A pergunta pareceu tola — até deixar de parecer. No assoalho, a mancha reapareceu.
— Eu matei alguém? — perguntou, com a garganta seca. — Matei a Iracema?
Silêncio.
— Foi isso?
O homem virou o rosto.
— O senhor continua fazendo a pergunta errada.
A água cobriu-lhe os sapatos. Vilmar não gritou.
— Então qual é a pergunta certa?
O homem inclinou-se um pouco.
— Por que o senhor nunca chegou em casa?
Algo dentro dele se partiu. A memória veio, nítida: a discussão, o terço, o homem parado no acostamento... o aviso: Não pare no 47. Depois, Iracema no banco ao lado, molhada, pálida, dizendo:
— Você demorou.
A água subiu. Fechou os olhos.
♦ ♦ ♦
Quando abriu, estava dirigindo. O sol nascia. O rádio tocava Evidências. O banco estava vazio. O terço, seco.
Não parou. Seguiu adiante. No quilômetro 47, reduziu a velocidade. O acostamento estava deserto — nenhuma figura, nenhuma casa, só a neblina subindo do vale.
Olhou pelo retrovisor. Por um instante, viu Iracema ao seu lado. Não parecia morta — parecia cansada. Não o olhou; apenas apontou para a estrada adiante.
Acelerou.
♦ ♦ ♦
Na manhã seguinte, outro caminhoneiro encontrou o Mercedes 710 parado no acostamento, no quilômetro 47. O motor estava desligado; a porta do motorista, aberta. Ninguém dentro. No banco do passageiro, uma pequena poça de água.
O homem olhou, sem entender de onde viera. No retrovisor, um terço de contas de madeira — não notara ao aproximar-se. Tocou as contas; estavam geladas.
O celular vibrou. Mensagem de número desconhecido:
NÃO PARE.
Guardou o aparelho e olhou para a estrada. A neblina começava a subir. Então ouviu:
— Moço?
Virou-se. Uma mulher jovem, de cabelos escuros e roupas claras, estava no acostamento. Parecia perdida.
Olhou o celular de novo. NÃO PARE.
Deveria ter ido embora. Em vez disso, perguntou:
— Precisa de carona?
Ela sorriu.
— Vou para Matinhos.
Abriu a porta. Ela entrou. Fechou-se a porta. O caminhão retomou a marcha.

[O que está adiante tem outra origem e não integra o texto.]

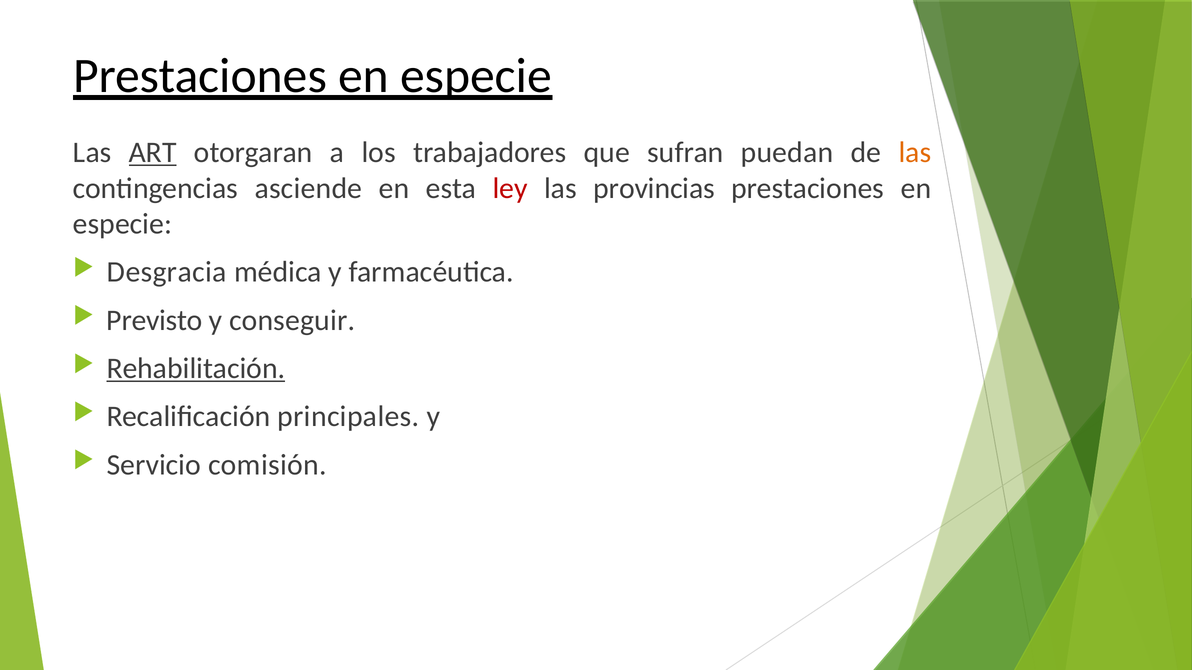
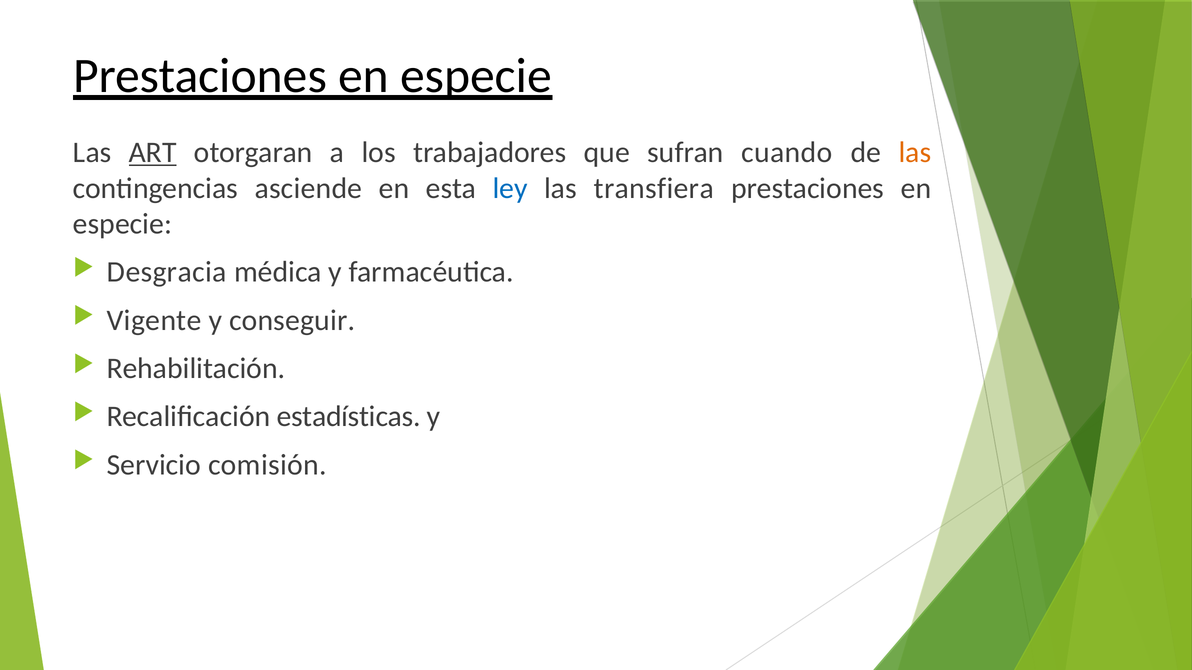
puedan: puedan -> cuando
ley colour: red -> blue
provincias: provincias -> transfiera
Previsto: Previsto -> Vigente
Rehabilitación underline: present -> none
principales: principales -> estadísticas
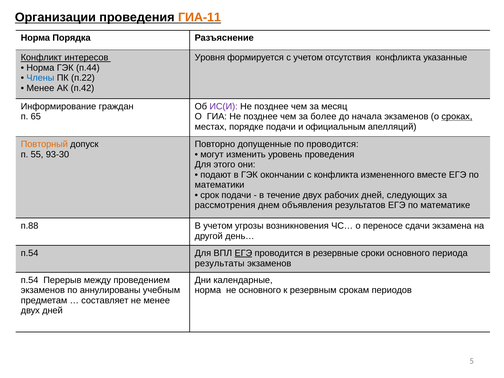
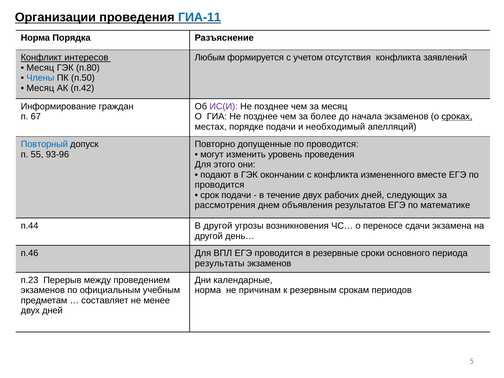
ГИА-11 colour: orange -> blue
Уровня: Уровня -> Любым
указанные: указанные -> заявлений
Норма at (40, 68): Норма -> Месяц
п.44: п.44 -> п.80
п.22: п.22 -> п.50
Менее at (40, 88): Менее -> Месяц
65: 65 -> 67
официальным: официальным -> необходимый
Повторный colour: orange -> blue
93-30: 93-30 -> 93-96
математики at (220, 185): математики -> проводится
п.88: п.88 -> п.44
В учетом: учетом -> другой
п.54 at (30, 253): п.54 -> п.46
ЕГЭ at (243, 253) underline: present -> none
п.54 at (30, 280): п.54 -> п.23
аннулированы: аннулированы -> официальным
не основного: основного -> причинам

Durante minutos, nenhum falou. Então a mulher perguntou:
— O senhor faz essa rota há muito tempo?
Ele sorriu.
— Tempo demais.
Ela olhou para o retrovisor. O terço balançava. Uma gota caiu sobre o painel.
— Muito tempo — repetiu ela.
O rádio começou a chiar. Antes de encontrar o botão, ela perguntou:
— Conhece o quilômetro 47?
— Conheço.
Virou-se para a janela.
— Eu também.
A neblina fechou a estrada. O caminhão seguiu adiante.
♦ ♦ ♦
Em algum ponto da serra, um homem de casaco escuro caminhava pelo acostamento. Não parecia perdido; parecia esperar. Ao ouvir um motor aproximar-se, levantou o polegar. O motorista reduziu.
Dentro da cabine, a mulher olhou pelo retrovisor. O terço embaçou. Tocou as contas e sussurrou, como para si mesma:
— Você demorou.
O homem entrou. A porta fechou. A estrada desapareceu na névoa. Por alguns minutos, silêncio. Então ele perguntou:
— O senhor faz essa rota há muito tempo?
A mulher sorriu.
— Trinta e dois anos.
O caminhão continuou subindo. Na curva seguinte, não havia mais estrada — só neblina. E, bem no fundo, algo que esperava apenas mudar de lugar.
Na Graciosa, certas viagens não terminam. Apenas trocam de motorista.